The Founding generation understood, in a way our generation seems to have forgotten, that judicial review must be contained or we lose the essence of self-government. They saw that, while courts have a vital role to play in protecting individuals and minorities from laws that trample their rights, Congress’s decisions respecting the need to exercise its legislative power must otherwise be left to voters and elections. They foresaw that questions would arise over the limits of federal authority vis-a-vis the states. But, they said (over and over again), those battles must be waged in the political arena. And so they have been, until now.
What kind of government is it when five justices of the Supreme Court, appointed for life by presidents whose mandates expired long ago, can cavalierly override the decision of a democratically elected legislature not on the ground that it acted irrationally but because they do not like its reasoning? By what right do these judges claim the authority to second-guess what Justice Souter in dissent accurately described as a “mountain of data” based on nothing more than their contrary intuitions?
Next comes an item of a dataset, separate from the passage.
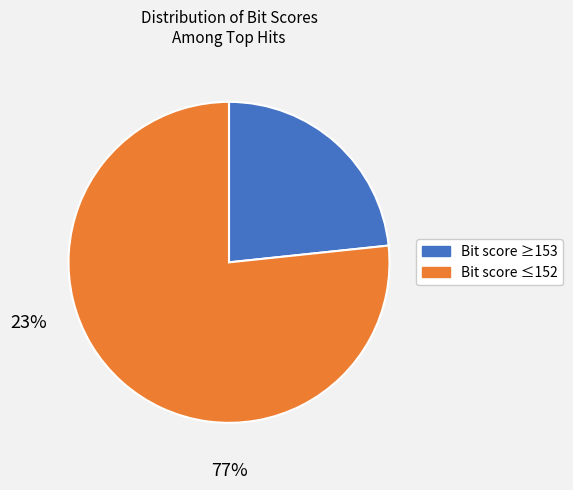

What is the ratio of the value at Bit score ≥153 to the value at Bit score ≤152?

0.3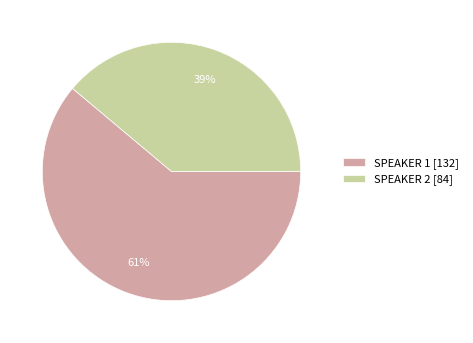

Is it true that SPEAKER 2 is 39% of the pie?

True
This is important. We have become way too complacent about letting the Supreme Court run our lives, and the current court has exploited this apathy to extend its authority to unheard of lengths. Everyone in the country should be incensed by this decision: not because the Violence Against Women Act was so wonderful or so necessary, but because deciding that it is not–and make no mistake, that is all the majority did–is none of the Supreme Court’s business. Yet liberals will sit awkwardly by because they liked the judicial activism we got from the Warren court, though that court could not touch this one for activism. And, of course, conservatives will gleefully hold their tongues because they never much liked this law in the first place, and because they adore the court’s new federalism (not to mention the chance to see liberals hoist by their own petard). In the meantime, only democratic government suffers. Ironies this thick would be comical were the stakes not so high.
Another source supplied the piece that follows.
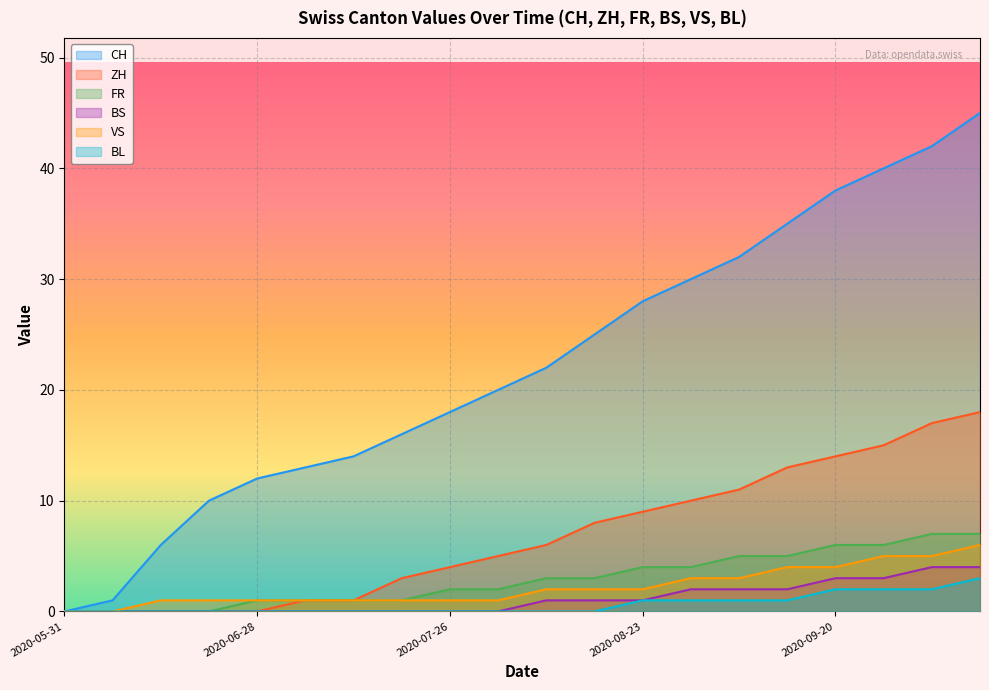

Which series has the largest total across all categories?

CH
The majority opinion is animated by a sense that the Framers of our Constitution never imagined the federal government enacting laws such as the violence act. I am sure they are right; the Framers would be astounded at the changes in society that have brought us to this juncture. But nowhere near as flabbergasted as they would be at the presumptuousness of five judges in casting aside the considered judgment of the national legislature for no better reasons than these–or at the complacency of the citizenry in the face of such outrageous conduct.